During that period he developed depression, "big time". "From seven I had been playing football and it just stopped," he says. "It was all I had done my whole life. I never learnt anything in school. I was coming out of school to play football. I had no Plan B. It just hit me all at once. I was sitting on the couch watching daytime TV with my mum... you're the forgotten man, a bit of a ghost. They were bad times."

He played at Prescot Cables in the Northern Premier League and was kicked by opposition players for any flash of ability. Then an Everton scout recommended him to Fleetwood last summer and he impressed them enough to be given a two-year contract, although he is yet to make his first-team debut. He dislocated his shoulder twice in October and December last year and it was then that he had those fateful injections.

Neil had a prescription for a back problem and mentioned to his cousin that it had given him some relief when he visited him on Boxing Day. "I was pushing for sugar injections after the second dislocation, which is meant to be good for shoulders," Gerard says. "The physio [refused and] said it would rule me out for a couple more days. I was in the house on the couch. I was depressed.

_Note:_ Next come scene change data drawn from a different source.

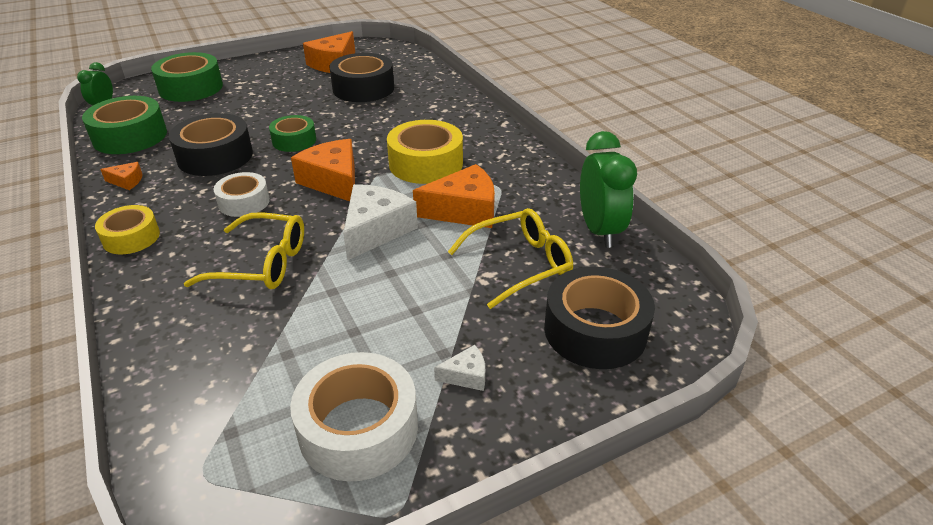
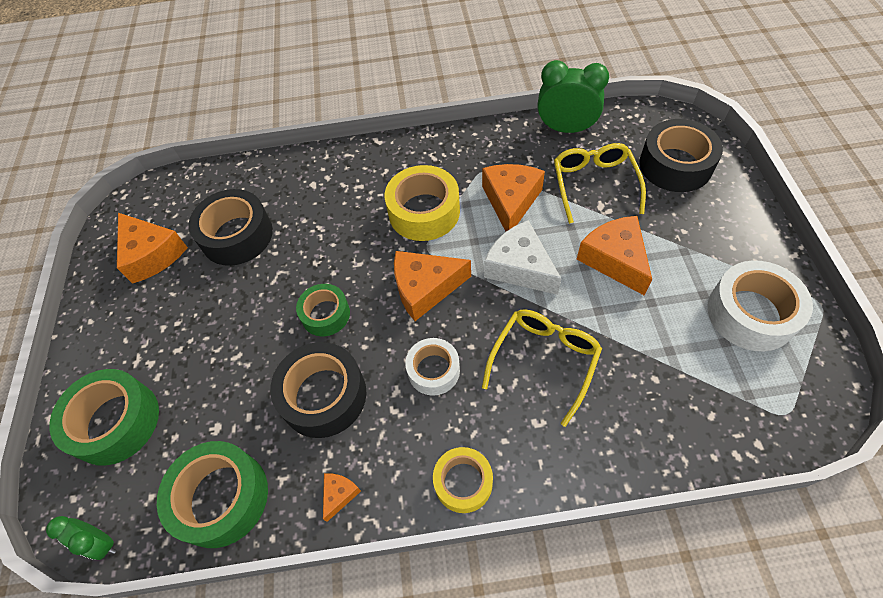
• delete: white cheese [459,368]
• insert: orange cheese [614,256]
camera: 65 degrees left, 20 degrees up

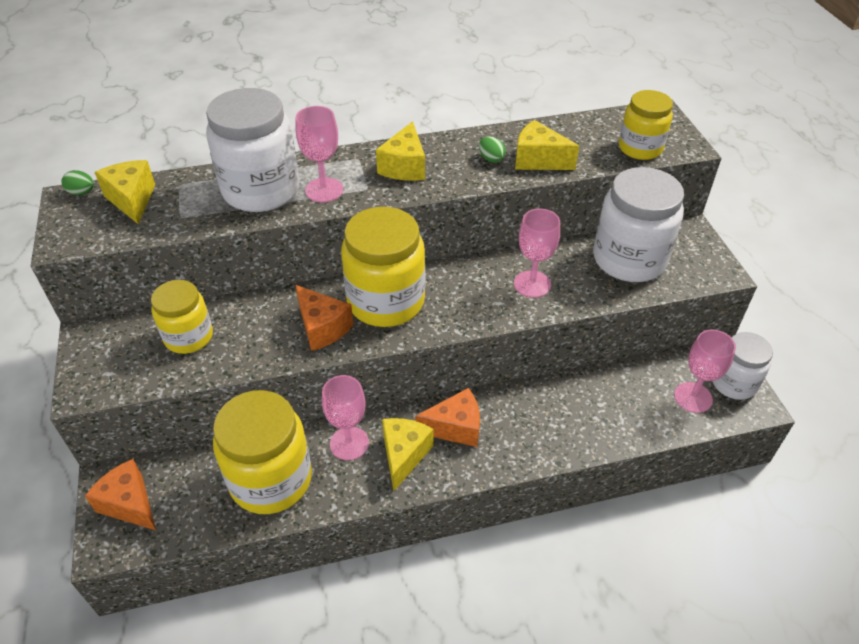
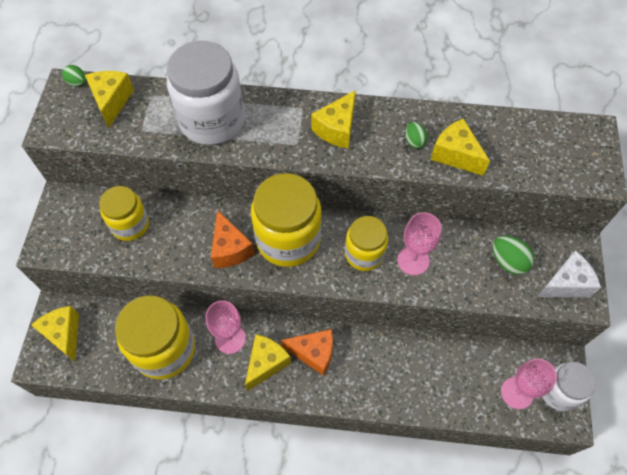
• recolor: orange cheese [120,494] to yellow cheese [55,334]
• delete: pink goblet [319,154]
• replace: white jar [638,224] to green egg [513,255]
• move: yellow jar [646,125] to [366,243]
• insert: white cheese [569,274]
camera: 20 degrees right, 15 degrees up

"The embarrassing thing is our Neil is overweight and on the taxis. He has it for his back. I was eager, pushing him for it. He gave me just two little injections. I was more pushy than him. I was in bits."

At the FA hearing he was told that a Google search would have shown that the substance, Deca, contravened doping regulations. He says that all he wanted was for the pain to go away and never considered his cousin's medication was a banned substance. He was told by Fleetwood's manager, Graham Alexander, that he had failed a test, carried out in February while he was on loan at Telford United.

Gerard's brother Michael, a former youth team goalkeeper at Tranmere, has his own story too. He went off the rails and has been in prison but has since set up a successful programme, OnSide, helping young people through sport, especially football. Michael despairs that Gerard is unable even to accept the coaching role offered him by Fleetwood, who he says have been very supportive.

Gerard hopes to play again, but next time he will not pin all his hopes on football as he once did. In the meantime he is training as an asbestos removal expert.

"When you are not thinking straight you make rash decisions, don't you?" he says. "It was desperation and just stupidity. But I never took it as a performance enhancer, so no one can call me a cheat."